**PROBLEM**.
All that should come back is the lines of the data below from the one containing "Identity-verified renters on every booking" to the one containing "Registration and SUW: 517-636-6925", inclusive, exactly as they stand.

(Data records)
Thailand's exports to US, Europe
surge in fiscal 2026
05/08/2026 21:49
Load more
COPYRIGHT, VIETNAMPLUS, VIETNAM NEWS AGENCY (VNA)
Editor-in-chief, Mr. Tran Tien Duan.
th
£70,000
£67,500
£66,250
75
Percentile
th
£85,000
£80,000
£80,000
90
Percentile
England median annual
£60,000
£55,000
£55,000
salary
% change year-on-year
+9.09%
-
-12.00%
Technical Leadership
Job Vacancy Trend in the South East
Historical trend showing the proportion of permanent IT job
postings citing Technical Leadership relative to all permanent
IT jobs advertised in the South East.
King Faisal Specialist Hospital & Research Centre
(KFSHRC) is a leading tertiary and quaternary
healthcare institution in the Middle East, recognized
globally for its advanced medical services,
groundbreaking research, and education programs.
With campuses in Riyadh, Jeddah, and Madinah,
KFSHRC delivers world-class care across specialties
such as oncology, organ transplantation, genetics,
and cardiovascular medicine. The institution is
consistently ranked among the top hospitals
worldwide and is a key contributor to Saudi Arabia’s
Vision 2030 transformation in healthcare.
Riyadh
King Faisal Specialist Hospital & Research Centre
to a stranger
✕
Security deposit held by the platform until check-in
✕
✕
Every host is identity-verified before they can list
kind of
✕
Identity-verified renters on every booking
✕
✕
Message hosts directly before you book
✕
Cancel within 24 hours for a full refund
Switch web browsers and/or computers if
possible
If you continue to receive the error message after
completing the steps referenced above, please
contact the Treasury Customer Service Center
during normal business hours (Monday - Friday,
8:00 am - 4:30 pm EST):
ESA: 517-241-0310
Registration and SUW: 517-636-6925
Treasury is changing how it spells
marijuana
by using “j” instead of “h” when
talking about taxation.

...

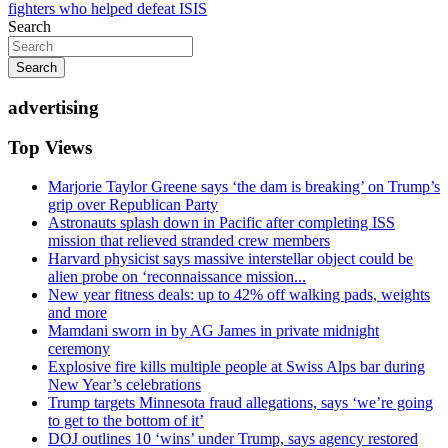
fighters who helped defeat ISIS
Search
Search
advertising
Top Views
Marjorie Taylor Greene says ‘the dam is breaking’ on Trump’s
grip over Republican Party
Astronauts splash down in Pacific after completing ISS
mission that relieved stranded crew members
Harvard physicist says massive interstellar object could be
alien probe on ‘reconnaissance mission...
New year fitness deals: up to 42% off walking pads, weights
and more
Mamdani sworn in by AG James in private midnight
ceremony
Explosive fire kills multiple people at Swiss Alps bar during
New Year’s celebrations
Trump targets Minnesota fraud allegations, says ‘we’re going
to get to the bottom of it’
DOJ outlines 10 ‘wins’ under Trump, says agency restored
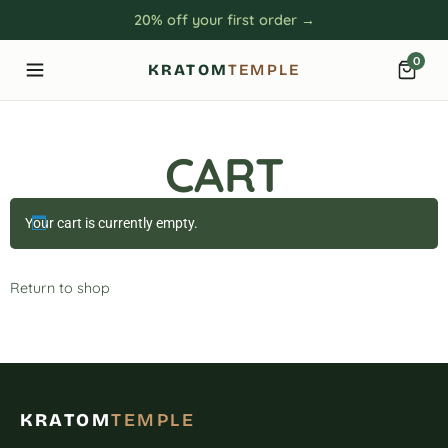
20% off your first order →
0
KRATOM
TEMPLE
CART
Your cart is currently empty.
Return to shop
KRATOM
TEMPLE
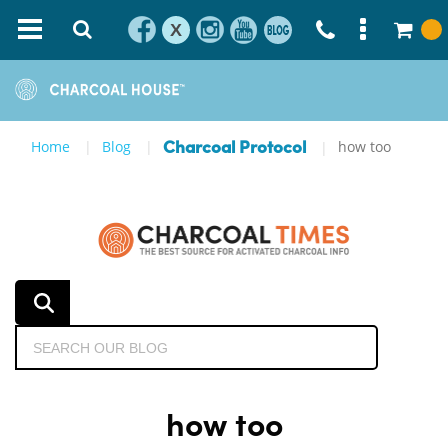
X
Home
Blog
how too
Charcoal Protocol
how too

**RESULT FOR THIS EXERCISE**.
Identity-verified renters on every booking
✕
✕
Message hosts directly before you book
✕
Cancel within 24 hours for a full refund
Switch web browsers and/or computers if
possible
If you continue to receive the error message after
completing the steps referenced above, please
contact the Treasury Customer Service Center
during normal business hours (Monday - Friday,
8:00 am - 4:30 pm EST):
ESA: 517-241-0310
Registration and SUW: 517-636-6925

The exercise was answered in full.